* [Trecho do texto]
# # #

Por Alan da Costa Macedo¹

 

A historicidade dos julgamentos que discutem o tema: “devolução de valores recebidos por força de antecipação de tutela posteriormente revogada” pode ser melhor entendida a partir das primeiras decisões do Superior Tribunal de Justiça que começaram a resolver a controvérsia com a ratificação do princípio da Irrepetibilidade de alimentos recebidos de boa-fé.

A jurisprudência havia se consolidado no sentido de ser desnecessária a devolução de valores recebidos de boa-fé por força de antecipação de tutela.

A Turma Nacional de Uniformização da Jurisprudência dos Juizados Especiais Federais tinha até a súmula 51 (hoje revogada) que deixava expressa a desnecessidade de devolução:

 

“Os valores recebidos por força de antecipação dos efeitos de tutela, posteriormente revogada em demanda previdenciária, são irrepetíveis em razão da natureza alimentar e da boa-fé no seu recebimento.”  (grifamos)

 

Ocorre que o próprio STJ, há algum tempo, começou a se manifestar, a partir de posições isoladas de seus ministros, no sentido de mitigar o instituto da irrepetibilidade. O precedente abaixo, de relatoria do Ministro Napoleão Nunes Maia Filho julgado há quase 10 anos, é um exemplo:

 

PREVIDENCIÁRIO E PROCESSUAL CIVIL. DEVOLUÇÃO DE VALORES RECEBIDOS A TÍTULO DE TUTELA ANTECIPADA POSTERIORMENTE REVOGADA. POSSIBILIDADE. LIMITAÇÃO DO
 

DESCONTO A 10% SOBRE O VALOR LÍQUIDO DA PRESTAÇÃO DO BENEFÍCIO.
 

1. A tutela antecipada é provimento jurisdicional de caráter provisório, que, nos termos do art. 273, § 3º e 475-O do CPC, tem a sua execução realizada por iniciativa, conta e responsabilidade do exeqüente, que se obriga, se a decisão for reformada, a reparar os danos que o executado haja sofrido.

# # #

* [Tarefa proposta 1] Troque "scientific name" por "nome científico" nos registros, da linha que contém "class: Amphibia" até o final dos registros, e reproduza essas linhas com todo o resto inalterado.

# # #

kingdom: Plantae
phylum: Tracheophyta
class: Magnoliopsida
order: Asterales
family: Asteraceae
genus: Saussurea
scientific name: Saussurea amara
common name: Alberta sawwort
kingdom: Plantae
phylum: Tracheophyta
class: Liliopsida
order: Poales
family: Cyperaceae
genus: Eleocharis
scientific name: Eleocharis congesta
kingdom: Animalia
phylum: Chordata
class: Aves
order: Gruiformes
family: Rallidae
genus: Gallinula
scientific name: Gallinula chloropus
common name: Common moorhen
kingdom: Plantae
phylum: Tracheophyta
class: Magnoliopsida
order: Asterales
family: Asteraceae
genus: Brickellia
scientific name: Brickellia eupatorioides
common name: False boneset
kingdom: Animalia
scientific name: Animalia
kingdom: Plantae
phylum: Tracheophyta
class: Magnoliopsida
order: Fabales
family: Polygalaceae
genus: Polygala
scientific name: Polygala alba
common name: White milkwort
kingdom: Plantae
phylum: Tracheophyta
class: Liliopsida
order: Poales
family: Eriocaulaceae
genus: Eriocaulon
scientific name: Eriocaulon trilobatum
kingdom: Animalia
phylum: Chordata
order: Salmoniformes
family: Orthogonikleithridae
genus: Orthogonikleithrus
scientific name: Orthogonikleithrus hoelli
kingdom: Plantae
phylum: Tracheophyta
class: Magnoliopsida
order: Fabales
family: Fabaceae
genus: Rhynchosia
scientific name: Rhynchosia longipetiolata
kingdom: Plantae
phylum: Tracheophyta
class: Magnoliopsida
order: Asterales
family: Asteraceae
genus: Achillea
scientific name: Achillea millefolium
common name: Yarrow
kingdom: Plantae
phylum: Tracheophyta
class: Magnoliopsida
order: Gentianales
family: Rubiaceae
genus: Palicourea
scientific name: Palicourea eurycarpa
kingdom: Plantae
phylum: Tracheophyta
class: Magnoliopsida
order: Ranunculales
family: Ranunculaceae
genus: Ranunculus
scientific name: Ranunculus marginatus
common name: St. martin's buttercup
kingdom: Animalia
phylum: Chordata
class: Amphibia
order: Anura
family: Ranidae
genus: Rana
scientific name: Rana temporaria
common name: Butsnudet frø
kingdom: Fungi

# # #

* [Tarefa proposta 2] Prossiga o texto sobre a devolução de valores recebidos por antecipação de tutela revogada a partir do ponto em que ele termina.

* [Resposta redigida 1]
class: Amphibia
order: Anura
family: Ranidae
genus: Rana
nome científico: Rana temporaria
common name: Butsnudet frø
kingdom: Fungi

* [Resposta redigida 2]
2. De acordo com o art. 115 da Lei 8.213/91, que disciplina os planos de benefícios da Previdência Social, havendo pagamento além do devido, como no caso, o ressarcimento será efetuado por meio de parcelas, nos termos determinados em regulamento, ressalvada a ocorrência de má-fé.
3. Tendo em vista a natureza alimentar do benefício previdenciário e a condição de hipossuficiência do segurado, reputa-se razoável o desconto de 10% sobre o valor líquido da prestação do benefício, a fim de restituir os valores pagos a mais, decorrente da tutela antecipada posteriormente revogada.
4. Embora possibilite a fruição imediata do direito material, a tutela antecipada não perde a sua característica de provimento provisório e precário, daí porque a sua futura revogação acarreta a restituição dos valores recebidos em decorrência dela (art. 273, § 3º e 475-O do CPC).
5. Recurso Especial do INSS provido.


(REsp 988.171/RS, Rel. Ministro NAPOLEÃO NUNES MAIA FILHO, QUINTA TURMA, DJ 17/12/2007, p. 343). ( grifamos)


Alguns anos depois, no ano de 2011, precedente do STJ começou a levantar a tese de relativização, inclusive, da “boa fé” daqueles que percebiam benefícios previdenciários precários por força de tutela antecipada:

 

ADMINISTRATIVO. SERVIDOR PÚBLICO. VALORES RECEBIDOS INDEVIDAMENTE POR FORÇA DE DECISÃO JUDICIAL NÃO DEFINITIVA. REFORMA DA DECISÃO EM RECURSO ESPECIAL. CRITÉRIOS PARA IDENTIFICAÇÃO DA BOA-FÉ OBJETIVA. INEXISTÊNCIA DE COMPORTAMENTO AMPARADO PELO DIREITO NO CASO CONCRETO. POSSIBILIDADE DE RESTITUIÇÃO DOS VALORES ART. 46 DA LEI N. 8.112/90. NÃO APLICABILIDADE DA SÚMULA 7/STJ.
 

1. O art. 46 da Lei n. 8.112/90 prevê a possibilidade de restituição dos valores pagos indevidamente aos servidores públicos. Trata-se de disposição legal expressa, não declarada inconstitucional e, portanto, plenamente válida.
2. Esta regra, contudo, tem sido interpretada pela jurisprudência com alguns temperamentos, mormente em decorrência de princípios gerais do direito, como a boa-fé. A aplicação desse postulado, por vezes, tem impedido que valores pagos indevidamente sejam devolvidos.
3. A boa-fé não deve ser aferida no real estado anímico do sujeito, mas sim naquilo que ele exterioriza. Em bom vernáculo, para concluir se o agente estava ou não de boa-fé, torna-se necessário analisar se o seu comportamento foi leal, ético, ou se havia justificativa amparada no direito. Busca-se, segundo a doutrina, a chamada boa-fé objetiva.
4. Na análise de casos similares, o Superior Tribunal de Justiça tem considerado, ainda que implicitamente, um elemento fático como decisivo na identificação da boa-fé do servidor. Trata-se da legítima confiança ou justificada expectativa, que o beneficiário adquire, de que valores recebidos são legais e de que integraram em definitivo o seu patrimônio.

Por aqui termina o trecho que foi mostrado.